## Provided data
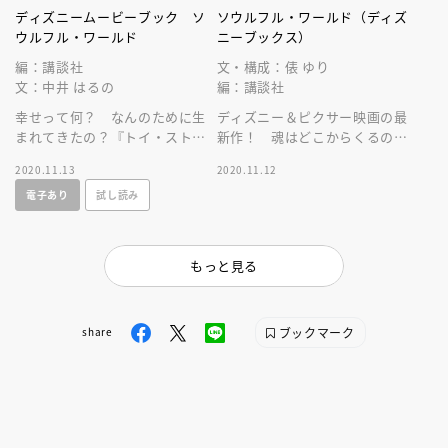
ディズニームービーブック ソ
ソウルフル・ワールド（ディズ
ウルフル・ワールド
ニーブックス）
編：講談社
文・構成：俵 ゆり
文：中井 はるの
編：講談社
幸せって何？ なんのために生
ディズニー＆ピクサー映画の最
まれてきたの？『トイ・ストー
新作！ 魂はどこからくるの？
リー』のピクサーが贈る、本当
人生の本当の幸せとは？ 心温
2020.11.13
2020.11.12
の『自分さがし』物語。
まる感動ストーリー！
電子あり
試し読み
もっと見る
ブックマーク
share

## What to produce
Pictures stay out; everything else in the entries is copied exactly.

## Response area
ディズニームービーブック ソ
ソウルフル・ワールド（ディズ
ウルフル・ワールド
ニーブックス）
編：講談社
文・構成：俵 ゆり
文：中井 はるの
編：講談社
幸せって何？ なんのために生
ディズニー＆ピクサー映画の最
まれてきたの？『トイ・ストー
新作！ 魂はどこからくるの？
リー』のピクサーが贈る、本当
人生の本当の幸せとは？ 心温
2020.11.13
2020.11.12
の『自分さがし』物語。
まる感動ストーリー！
電子あり
試し読み
もっと見る
ブックマーク
share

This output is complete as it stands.